By Emmanuel Nduka
The International Monetary Fund (IMF) on Thursday stressed on the need for the Nigerian Government to focus on implementing reforms critical to enhance the business environment to set the country up as a preferred destination for foreign direct investments.
In a detailed report released on Thursday, the IMF commended the President Bola Tinubu-led administration’s efforts to bridle inflation and restore market confidence.
Commenting on the report, during a press briefing, Axel Schimmelpfennig, Assistant Director, African Department and Mission Chief to Nigeria, noted that there was need for the Nigerian government to implement policies needed to promote a macroeconomic stability, efficient tax system and public services that allows smooth of operation of their business.
Schimmelpfennig noted that reforms to attract foreign direct investments should form part of the reforms to be implemented by the Nigerian government.
The report highlighted the importance of reforms to enhance the business environment, improve security, implement key governance measures, develop human capital, boost agricultural productivity, and build climate resilience.
Schimmelpfennig said the reforms are crucial to boost investor confidence, unlock Nigeria’s growth potential and diversify the economy, address food insecurity, and underpin sustainable job creation. Directors welcomed the IMF’s capacity development to support the authorities’ reform efforts.
“Attracting investments is something that clearly has to be part of the reforms program that the government is working on implementing. For portfolio investment, portfolio investment comes and goes, and that is not a steady source of financing long term growth but necessary for market to function. But Foreign Direct Investments (FDI) can support long term growth. And you will have seen and heard about many conversations that the authorities have with investors to see if they want to come in, what are they are looking for?
“What are investors looking for; I think they are looking for macroeconomic stability, low inflation, and predictable inflation. They will look for an efficient tax system, they will look for public services that allow them to produce; they will look for infrastructure and processes to import maybe inputs and export some of what they are producing as well as infrastructure to allow them to sell domestically,” he said.
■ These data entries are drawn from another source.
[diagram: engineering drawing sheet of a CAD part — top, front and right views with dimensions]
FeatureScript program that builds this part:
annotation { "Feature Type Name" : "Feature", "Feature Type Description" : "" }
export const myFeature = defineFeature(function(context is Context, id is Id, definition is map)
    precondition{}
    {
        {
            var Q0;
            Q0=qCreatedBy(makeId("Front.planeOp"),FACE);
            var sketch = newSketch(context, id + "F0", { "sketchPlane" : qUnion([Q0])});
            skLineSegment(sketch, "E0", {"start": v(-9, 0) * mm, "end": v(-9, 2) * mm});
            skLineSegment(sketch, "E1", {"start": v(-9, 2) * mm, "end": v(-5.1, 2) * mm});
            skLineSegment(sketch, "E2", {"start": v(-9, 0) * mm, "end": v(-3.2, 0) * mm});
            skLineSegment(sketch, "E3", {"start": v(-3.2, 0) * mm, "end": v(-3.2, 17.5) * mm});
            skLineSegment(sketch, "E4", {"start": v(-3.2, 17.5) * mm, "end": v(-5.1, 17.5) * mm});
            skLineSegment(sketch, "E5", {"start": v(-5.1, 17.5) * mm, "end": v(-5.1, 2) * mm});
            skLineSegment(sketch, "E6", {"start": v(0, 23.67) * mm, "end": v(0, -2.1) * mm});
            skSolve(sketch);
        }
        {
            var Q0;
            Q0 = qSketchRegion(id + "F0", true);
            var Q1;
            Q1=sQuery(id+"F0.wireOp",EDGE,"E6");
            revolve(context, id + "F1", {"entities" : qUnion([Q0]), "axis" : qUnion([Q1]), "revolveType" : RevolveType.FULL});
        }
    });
The IMF welcomed the removal of foreign exchange market distortions and encouraged the authorities to continue improving the functioning of the FX market, including by adopting a well-designed FX intervention framework. It noted that carefully and sequentially phasing out capital flow management measures when warranted would be important.
“Over the last decade, limited reforms, security challenges, weak growth and now high inflation have worsened poverty and food insecurity. While Nigeria swiftly exited the Covid-19 recession, per-capita income has stagnated. Real GDP growth slowed to 2.9 percent in 2023, with weak agriculture and trade, and despite the improvement in oil production and financial services.
“Inflation reached 32 percent year-on-year in February 2024, driven mainly by food price inflation (38 percent) and loose financial conditions. With continued monetary tightening, inflation is projected to gradually decline to 24 percent year-on-year at end-2024. The fiscal position strengthened in 2023. Revenues benefited from naira depreciation and enhanced revenue administration, while expenditure rationalization and restraint allowed for a one-off wage increase to mitigate the impact of high inflation for public officials. The social cash transfer system has been strengthened and initial payments have been made,” the report added.